Et, s’interrompant, madame Dumirail ajouta :

— Cependant, lorsqu’une amitié dévouée m’offre une chance d’arracher mon fils au désordre, mon devoir de mère n’est-il pas d’accepter ?

— Quoi ! ma tante, vous vous laissez ébranler ? — dit vivement San-Privato. — Mais songez donc au chagrin, à la légitime indignation de mon oncle si, lors de sa prochaine arrivée ici, il y rencontrait celui qui…

— Mon Dieu, je n’ai pas besoin de vos conseils ; je suis d’âge à me conduire, — répondit impatiemment à Albert madame Dumirail. — Vous devriez, mon neveu, vous rappeler les graves accusations que M. Delmare porte sur vous…
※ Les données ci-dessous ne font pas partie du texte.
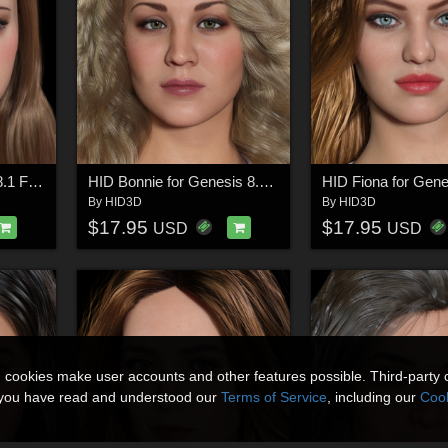
HID Ellie for Genesis 8.1 Female
HID Bonnie for Genesis 8.1 Female
By
HID3D
By
HID3D
$17.95
$17.95
USD
USD
n cookies make user accounts and other features possible. Third-party 
t you have read and understood our
Terms of Service
, including our
Cook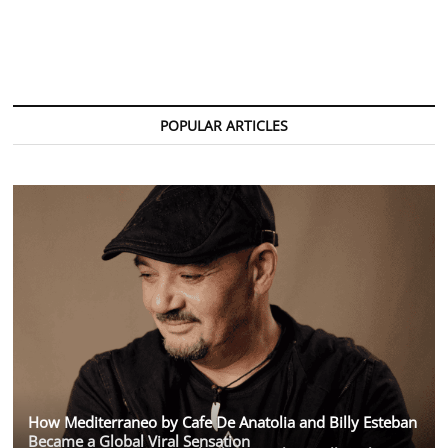
POPULAR ARTICLES
How Mediterraneo by Cafe De Anatolia and Billy Esteban
Became a Global Viral Sensation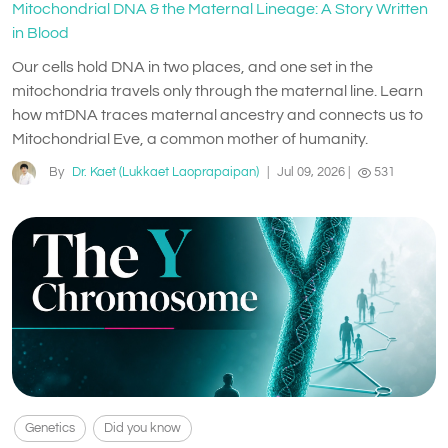
Mitochondrial DNA & the Maternal Lineage: A Story Written
in Blood
Our cells hold DNA in two places, and one set in the
mitochondria travels only through the maternal line. Learn
how mtDNA traces maternal ancestry and connects us to
Mitochondrial Eve, a common mother of humanity.
By
Dr. Kaet (Lukkaet Laoprapaipan)
|
Jul 09, 2026
|
531
Genetics
Did you know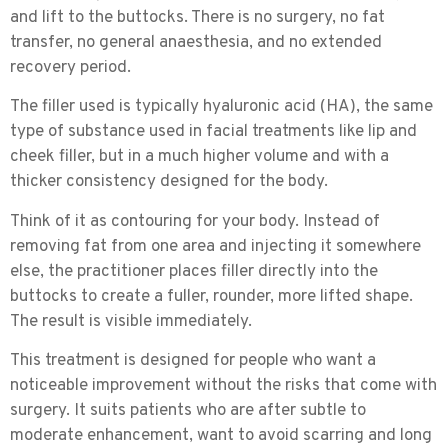
and lift to the buttocks. There is no surgery, no fat
transfer, no general anaesthesia, and no extended
recovery period.
The filler used is typically
hyaluronic acid (HA)
, the same
type of substance used in facial treatments like lip and
cheek filler, but in a much higher volume and with a
thicker consistency designed for the body.
Think of it as contouring for your body. Instead of
removing fat from one area and injecting it somewhere
else, the practitioner places filler directly into the
buttocks to create a fuller, rounder, more lifted shape.
The result is visible immediately.
This treatment is designed for people who want a
noticeable improvement without the risks that come with
surgery. It suits patients who are after subtle to
moderate enhancement, want to avoid scarring and long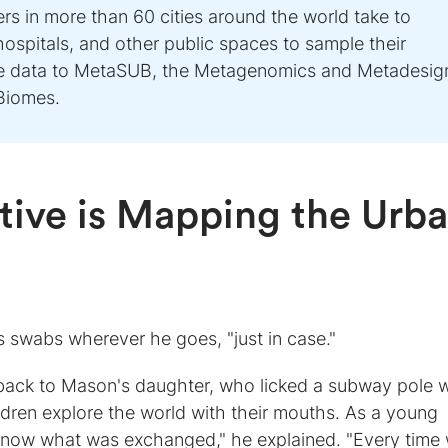
s in more than 60 cities around the world take to
hospitals, and other public spaces to sample their
te data to MetaSUB, the Metagenomics and Metadesig
Biomes.
ative is Mapping the Urb
 swabs wherever he goes, "just in case."
s back to Mason's daughter, who licked a subway pole
dren explore the world with their mouths. As a young
o know what was exchanged," he explained. "Every time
— Ces accusations sont des calomnies tellement dénuées de sens, que je ne daignerai plus non-seulement y répondre, mais y faire la moindre allusion, — dit froidement San-Privato ; — je me bornerai, ma tante, à vous déclarer que, dans le cas où vous cacheriez à votre mari que M. Delmare n’est autre que le prétendu Wagner, je parlerai, et mon oncle saura tout.

— Que m’importe ! — reprit madame Dumirail ; — est-ce que, en refusant le concours si utile de M. Delmare, je rendrai la vie à mon beau-frère ?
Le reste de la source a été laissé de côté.